State-run oil firms have been allowed to issue global tenders to hire ships for hauling crude and petroleum products with contract value of less than ?200 crore for two years, in an exemption to the Atmanirbhar Bharat policy introduced last year to boost local firms.
The exemption from issuing tenders only to Indian firms for ship chartering contracts below ?200 crore was granted in December for a two-year period, multiple government sources said.
The exemption would mean that oil PSUs will continue with the existing practice of floating global tenders to hire ships for moving crude and petroleum products in which Indian shipping companies would get a so-called right of first refusal (RoFR) to take up the contract.

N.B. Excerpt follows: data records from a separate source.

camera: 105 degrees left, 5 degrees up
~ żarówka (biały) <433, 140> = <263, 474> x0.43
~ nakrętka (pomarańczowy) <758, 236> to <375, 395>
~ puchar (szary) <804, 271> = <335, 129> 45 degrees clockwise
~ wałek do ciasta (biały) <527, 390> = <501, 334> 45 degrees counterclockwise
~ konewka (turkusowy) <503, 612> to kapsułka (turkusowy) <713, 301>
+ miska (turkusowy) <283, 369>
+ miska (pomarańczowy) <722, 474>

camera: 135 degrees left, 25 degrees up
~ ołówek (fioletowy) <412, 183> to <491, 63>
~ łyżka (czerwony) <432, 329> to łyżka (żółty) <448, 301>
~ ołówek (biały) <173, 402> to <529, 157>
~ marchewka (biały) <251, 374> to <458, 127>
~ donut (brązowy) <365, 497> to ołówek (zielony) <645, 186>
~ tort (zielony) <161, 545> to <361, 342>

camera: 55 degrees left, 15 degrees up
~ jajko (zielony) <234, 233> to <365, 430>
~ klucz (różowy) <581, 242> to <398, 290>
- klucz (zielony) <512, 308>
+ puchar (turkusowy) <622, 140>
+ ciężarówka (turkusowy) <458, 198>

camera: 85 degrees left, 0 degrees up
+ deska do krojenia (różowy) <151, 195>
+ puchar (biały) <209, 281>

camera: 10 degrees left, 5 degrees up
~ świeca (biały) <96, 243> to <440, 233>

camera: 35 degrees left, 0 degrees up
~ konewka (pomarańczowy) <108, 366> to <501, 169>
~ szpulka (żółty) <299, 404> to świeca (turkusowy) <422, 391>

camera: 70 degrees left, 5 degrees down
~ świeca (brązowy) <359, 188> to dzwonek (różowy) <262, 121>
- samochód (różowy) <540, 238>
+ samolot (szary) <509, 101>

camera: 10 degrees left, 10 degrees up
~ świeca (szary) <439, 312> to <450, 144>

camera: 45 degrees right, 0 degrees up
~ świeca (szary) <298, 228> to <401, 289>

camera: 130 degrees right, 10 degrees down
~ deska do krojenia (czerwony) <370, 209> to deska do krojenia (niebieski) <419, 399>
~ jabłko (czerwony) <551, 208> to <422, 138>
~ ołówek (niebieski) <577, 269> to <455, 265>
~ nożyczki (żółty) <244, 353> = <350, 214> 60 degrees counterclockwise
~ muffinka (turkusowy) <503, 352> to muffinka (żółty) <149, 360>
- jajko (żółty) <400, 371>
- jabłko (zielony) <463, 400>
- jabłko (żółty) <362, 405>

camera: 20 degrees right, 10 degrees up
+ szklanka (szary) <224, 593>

The decision to grant exemption followed intense lobbying by oil PSUs, which argued that strict implementation would pose a risk of not getting ships to transport cargo.
Indian Oil Corporation, Bharat Petroleum Corporation and Hindustan Petroleum Corporation represented to the government that it was “not possible” to implement the policy as adequate Indian tonnage was not available, forcing the government to “soften its stand on the issue”.
“Ships are not available to cater to the requirements of oil PSUs,” said a government official briefed on the development.
“As far as crude and LPG imports are concerned, you just cannot depend on Indian owners because ships are not available. If a limited tender is issued and after 3-4 days Indian ships are not available and then a global tender has to be floated, that much time is lost. As a result, oil firms lose the opportunity, or may not get a ship at all,” he said.
Oil PSUs said they will be able to avoid dependence on global tenders only when Indian tonnage can fulfil all their requirements. “The government has understood that enough Indian tonnage is not available to implement the Atmanirbhar Bharat policy. Otherwise, it will hamper the government’s interest and the country’s energy security,” he added.
All spot shipping contracts of oil PSUs fall below the ?200-crore limit set by the government under Atmanirbhar Bharat.
Under the RoFR rules, Indian fleet owners are given a right to match the lowest rate offered by a foreign flag ship in global tenders issued by state-run firms for hiring ships under the chartering guidelines framed by the Directorate-General of Shipping.
Local fleet owners have to come within 20 per cent of the lowest foreign bidder, to get the right of first refusal.